(RFE/RL) -- One week after a whirlwind tour of Asia, U.S. Secretary of State Hillary Clinton will set off on March 1 for the Middle East and Europe.
Clinton will visit Egypt, Israel, and the West Bank to examine prospects for charting a "new path" in the region, U.S. officials say.
On March 2, in the Egyptian Red Sea resort of Sharm el-Sheikh, U.S. officials have said Clinton will make a U.S. pledge of some $900 million to contribute to rebuilding Gaza in the aftermath of its recent war with Israel. Palestinian official are hopeful total donations will cover their estimate of some $3 billion in total damage.
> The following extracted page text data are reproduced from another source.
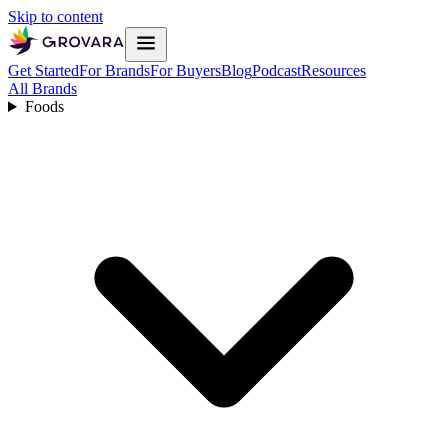
Skip to content
Get Started
For Brands
For Buyers
Blog
Podcast
Resources
All Brands
Foods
Envoys from some 80 countries will attend the Gaza donors conference. George Mitchell, the Obama administration's special envoy for Mideast peace, will accompany Clinton.
Hamas, the Islamist movement that runs Gaza, will not be there. The Palestinians will instead by represented by President Mahmud Abbas, who is expected to meet with Clinton when she later visits the West Bank.
U.S. officials say Clinton hopes to test the prospects for peace and strengthen the cease-fire between Israel and Hamas in Gaza. But her visit comes at an awkward time.
Hawkish former Israeli Prime Minister Benjamin Netanyahu appears likely to form a government with nationalist and religious parties opposed to peace efforts with both the Palestinians and Israel's Arab foes.
U.S. officials have also said they want to open a dialogue with Syria, but they also have said there are no plans for Clinton to meet with her Syrian counterpart at the conference in Egypt.
Talks With EU, NATO, Russia
From the Middle East, Clinton will fly to meetings in Brussels with NATO and European Union officials. The she heads to Geneva for talks with Russian Foreign Minister Sergei Lavrov on arms control and Afghanistan.
Those talks are likely also to touch on the controversial U.S. plans to install a missile-defense system in Central Europe. The Obama administration has suggested those plans could be put on hold, a possibility Lavrov is certain to probe with Clinton, as he suggested on February 26 at a news conference in Moscow.
"What we are concerned about are the plans to deploy a missile-defense system, as these plans affect our security, and we are holding consultations on this subject with our American, Polish, and Czech colleagues," Lavrov said.
Finally, Clinton caps her trip in Ankara for discussions with Turkish leaders.
Speaking on February 26 in Ankara, U.S. regional envoy Mitchell said Turkey's close ties with both Israel and Arab countries would help it to play a "key role" in the Obama administration's efforts to achieve peace in the Middle East.